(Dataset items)

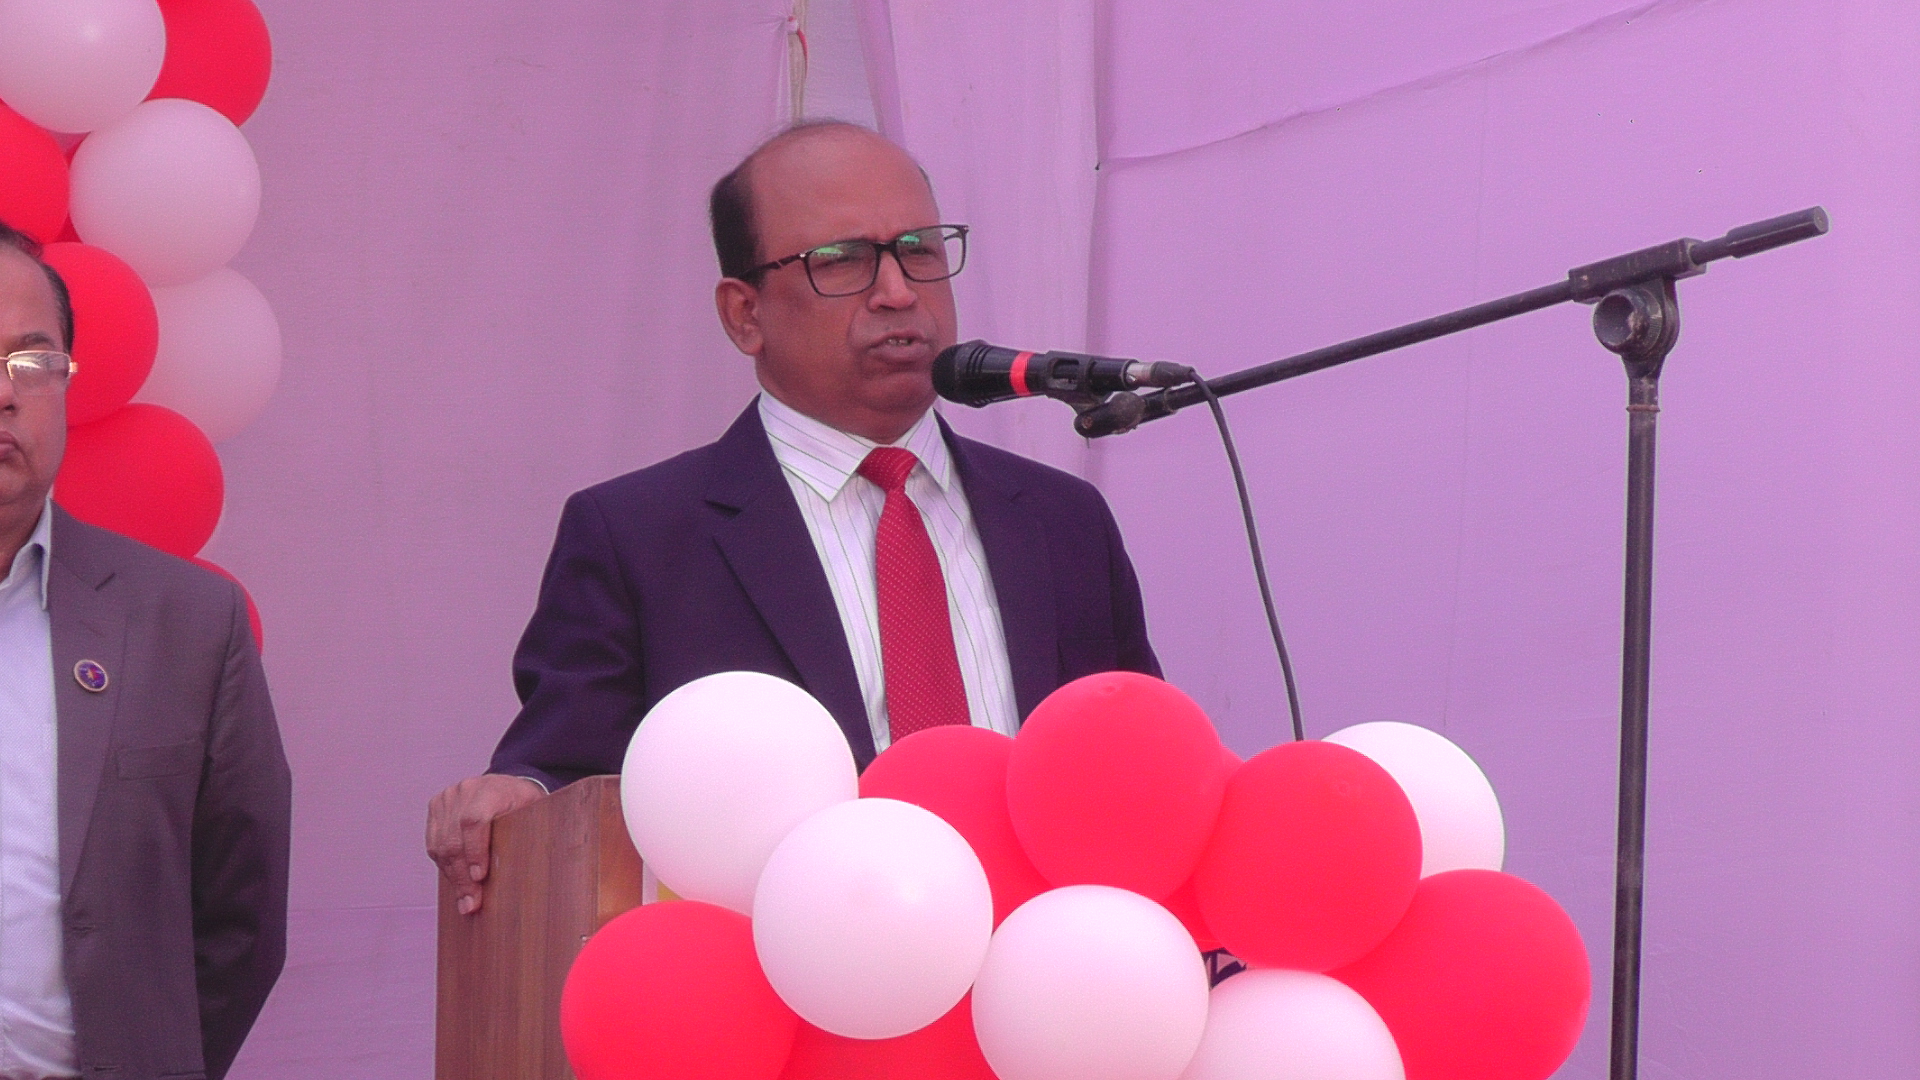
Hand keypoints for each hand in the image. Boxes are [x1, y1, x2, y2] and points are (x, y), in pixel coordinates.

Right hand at [426, 774, 545, 914]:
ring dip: (453, 876)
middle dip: (462, 876)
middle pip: (454, 838)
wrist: (507, 786)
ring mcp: (448, 798)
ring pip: (441, 845)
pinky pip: (434, 844)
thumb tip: (520, 877)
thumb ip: (527, 836)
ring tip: (465, 899)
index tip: (479, 877)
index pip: (473, 821)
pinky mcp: (436, 807)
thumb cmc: (524, 804)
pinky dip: (445, 867)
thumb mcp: (535, 814)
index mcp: (491, 789)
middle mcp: (465, 790)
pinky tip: (457, 881)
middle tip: (472, 903)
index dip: (474, 851)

* _AIM OF THE TASK_
Now reproduce all of the entries precisely, with no pictures in the copy.

* _RESPONSE TO THE TASK_
Hand keypoints for each hand in the image. Boxes are [x1, y1, x2, y2] and points are (x, y), in pixel coordinates.

Right hand at [426, 774, 545, 914]:
ring dip: (453, 876)
middle dip: (462, 876)
middle pip: (454, 838)
wrist: (507, 786)
ring mcp: (448, 798)
ring pip: (441, 845)
pinky pip: (434, 844)
thumb tip: (520, 877)
thumb ip: (527, 836)
ring tip: (465, 899)
index tip: (479, 877)
index pip: (473, 821)
pinky mcp: (436, 807)
thumb cmc: (524, 804)
pinky dip: (445, 867)
thumb mcp: (535, 814)
index mcp: (491, 789)
middle mcp: (465, 790)
pinky tip: (457, 881)
middle tip: (472, 903)
index dip: (474, 851)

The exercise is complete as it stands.